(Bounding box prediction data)
····················

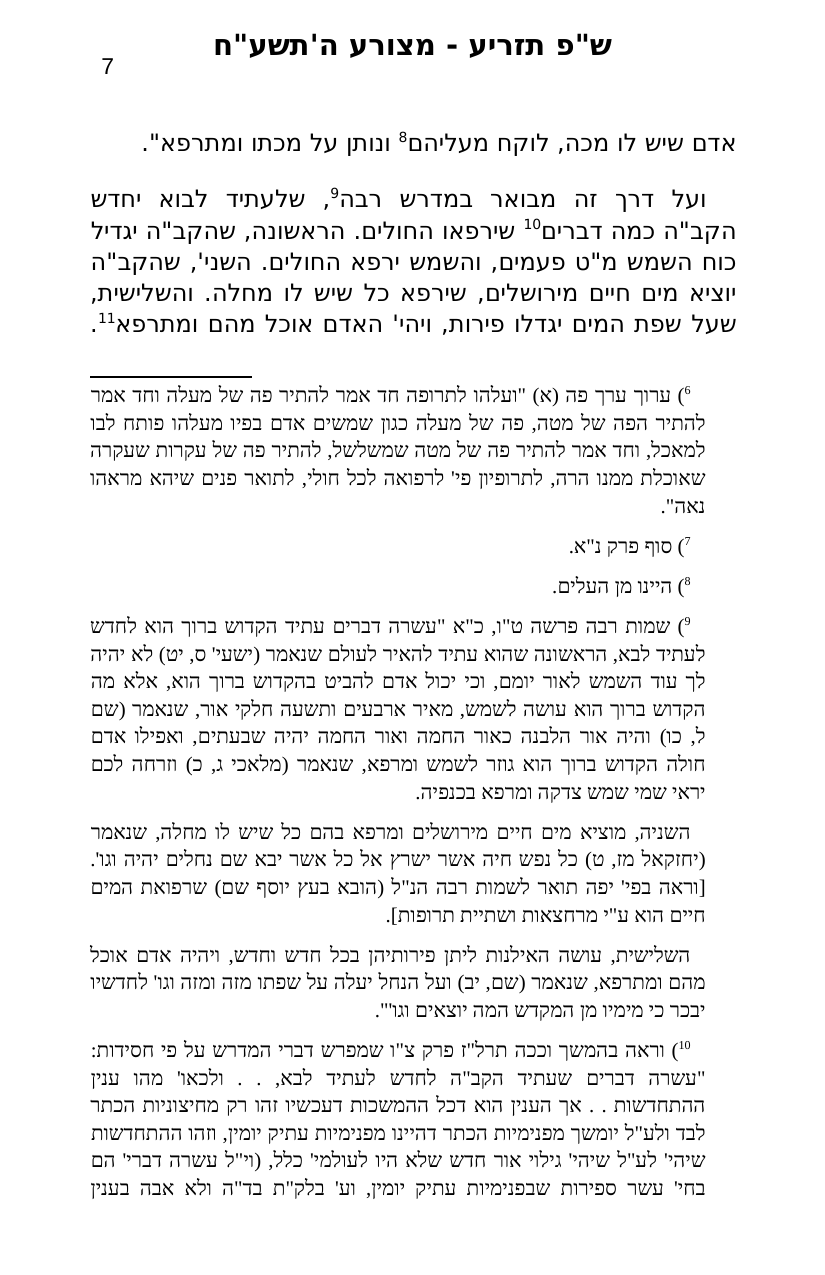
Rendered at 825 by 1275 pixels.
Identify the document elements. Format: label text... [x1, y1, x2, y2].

text ובפרקי דרבי אליעזר כתוב אודות הנחל והאילנות שיגדלו על שפתו "וכל אדם שהוא חולה ורוחץ באותם המים, מתרפא ... וכל אדם שיש לו מכה, לוקח מעליהם ונותן על מכתו ומתרפא". [90, 126, 736, 157]
text ועל דרך זה מבואר במדרש רבה, שלעתיד לבוא יחדש הקב"ה כמה דברים שירפאו החולים. הראשונה, שהקב"ה יגדיל כוח השמש מ"ט פעמים, והשמש ירפא החולים. השני', שהקב"ה יוציא מים חיים מירושלים, שירפא כל שיש לו מחלה. והשלישית, שעל שפת המים יגדלו פירות, ויהי' האדם אוכל מהם ומתרפא. והרמב"ן מפרש, שדברי המדרש מדברים על תקופת העולם הבא שלאחר תחיית המתים. [90, 182, 736, 338]
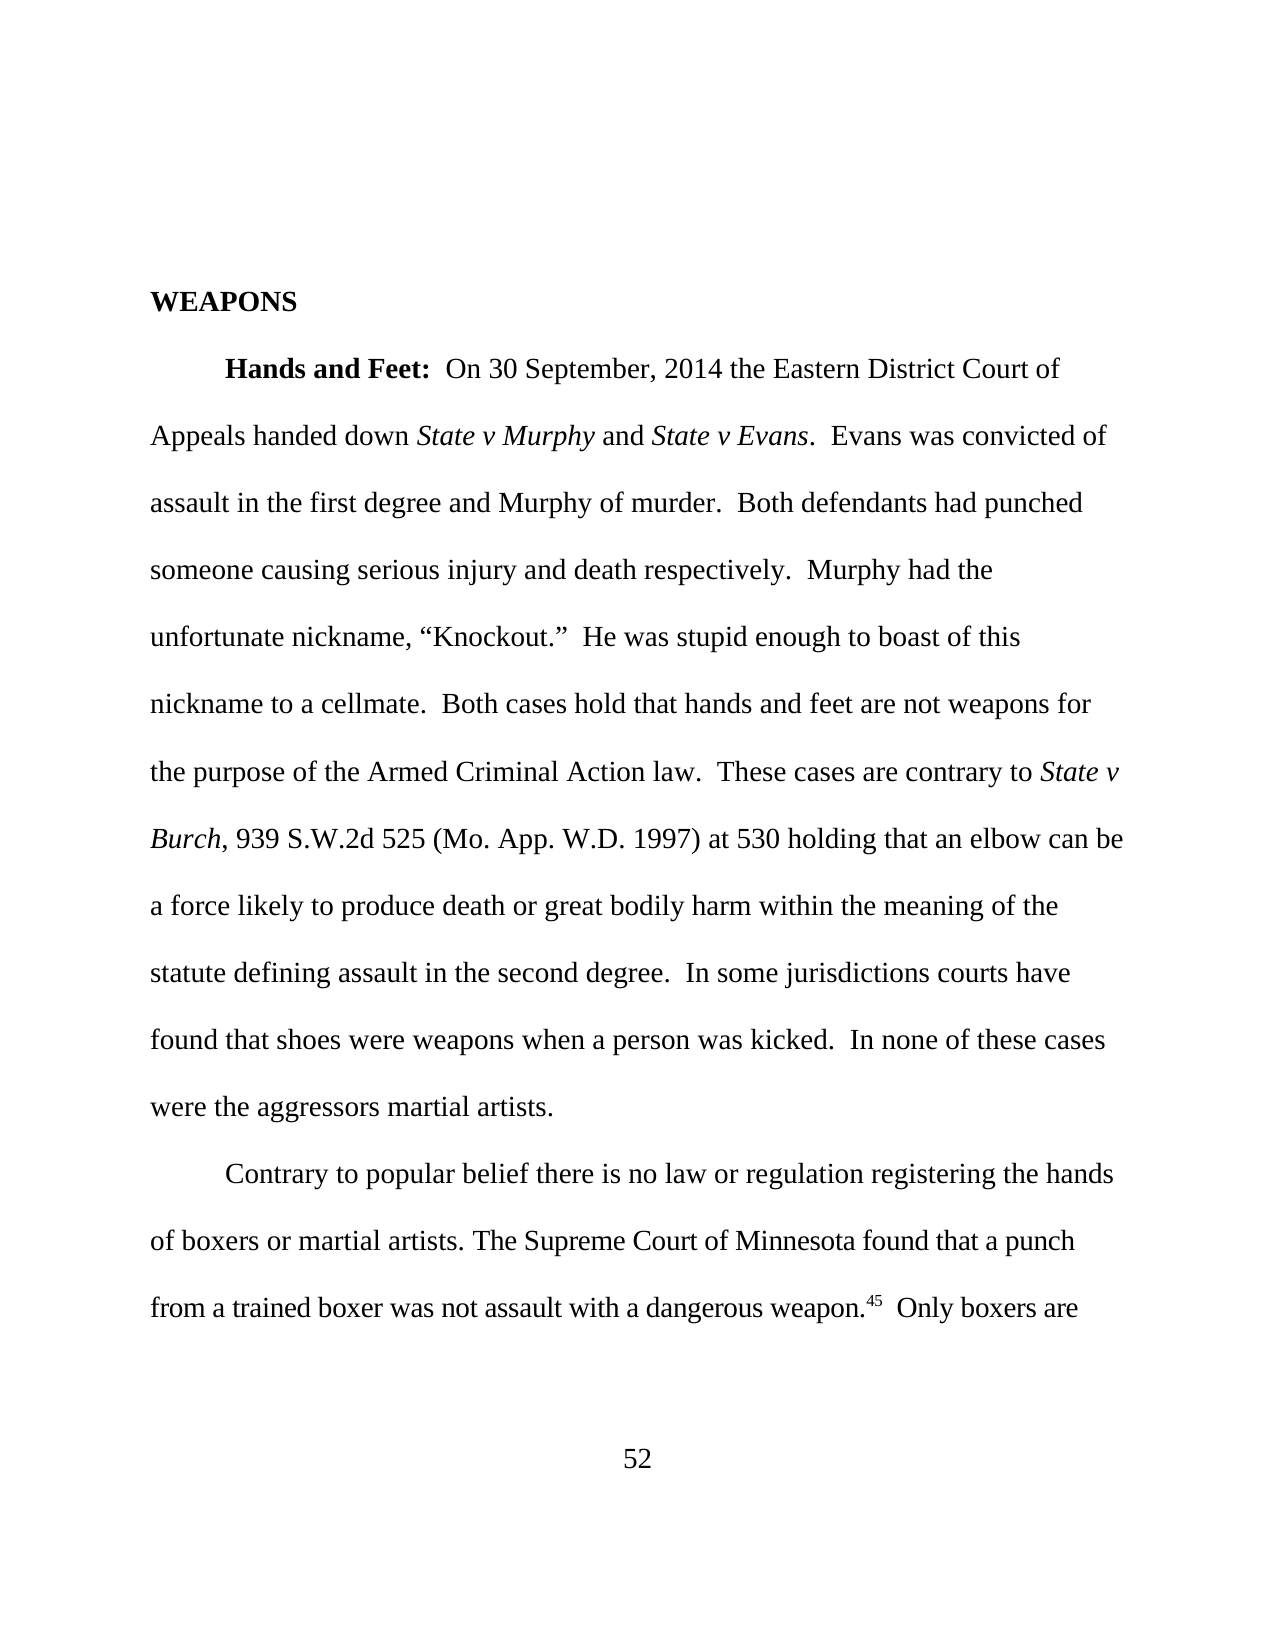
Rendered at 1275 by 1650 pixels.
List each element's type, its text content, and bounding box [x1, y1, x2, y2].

text Hands and Feet: On 30 September, 2014 the Eastern District Court of Appeals handed down State v Murphy and State v Evans. Evans was convicted of assault in the first degree and Murphy of murder. Both defendants had punched someone causing serious injury and death respectively. Murphy had the unfortunate nickname, “Knockout.” He was stupid enough to boast of this nickname to a cellmate. Both cases hold that hands and feet are not weapons for the purpose of the Armed Criminal Action law. These cases are contrary to State v Burch, 939 S.W.2d 525 (Mo. App. W.D. 1997) at 530 holding that an elbow can be a force likely to produce death or great bodily harm within the meaning of the statute defining assault in the second degree. In some jurisdictions courts have found that shoes were weapons when a person was kicked. In none of these cases were the aggressors martial artists. [150, 351, 1125, 1123]
text WEAPONS [150, 284, 1125, 318]
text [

····················

**Aim of the task**
Starting from the records above, filter out all lines except those containing the word "Rendered".

**Finished exercise**
Rendered at 825 by 1275 pixels.
Rendered at 1275 by 1650 pixels.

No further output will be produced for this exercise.